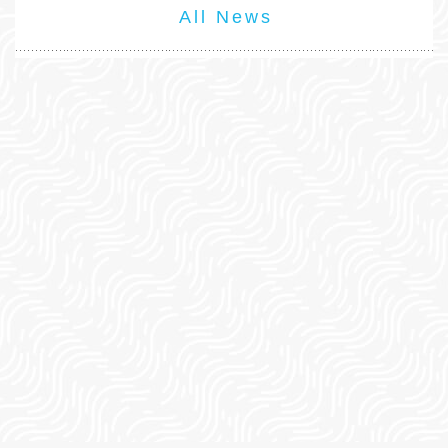
All News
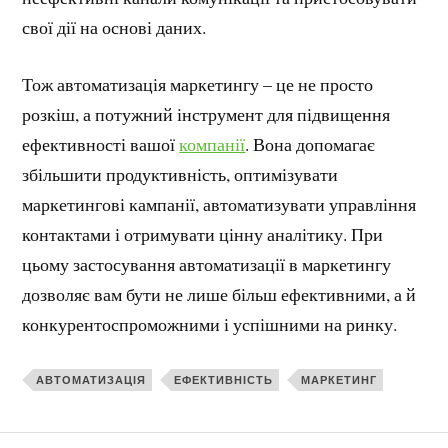
свої дії на основі даних.
Тож автоматизація маркетингу – це не просто
розкіш, а потужний інструмент для підвищення
ефективності вашої
компанії
. Вона допомагає
збільшити продуктивність, оптимізувати
маркетингові кампанії, автоматизувати управління
контактами і отримувати цінну аналітику. При
цьому застосування автоматизації в маркетингу
дозволяє вам бути не лише більш ефективними, а й
конкурентоспроможними і успішними на ринку.
АВТОМАТИЗАЦІЯ
ЕФЕКТИВНІСТЬ
МАРКЕТИНГ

# # # # #

EXERCISE AIM: Reproduce every line of the listing with "компанії" swapped for "організації" and no other change, omitting the pictures.

WRITTEN SOLUTION:
All News
свої дії на основі даних.
Тож автоматизація маркетингу – це не просто
розкіш, а потужний інструмент для підвищення
ефективності вашої
організації
. Вона допомагає
збільшити продуктивність, оптимізувати
маркетингові кампанії, автоматизувати управління
контактами і отримувати цінну аналітику. При
цьому застосування автоматизації в маркетингу
дозволяє вам бути не лише більш ефективними, а й
конкурентоспроможними і успішними на ринку.
АВТОМАТИЗАЦІЯ
ЕФЕКТИВНІСТЬ
МАРКЕТИНГ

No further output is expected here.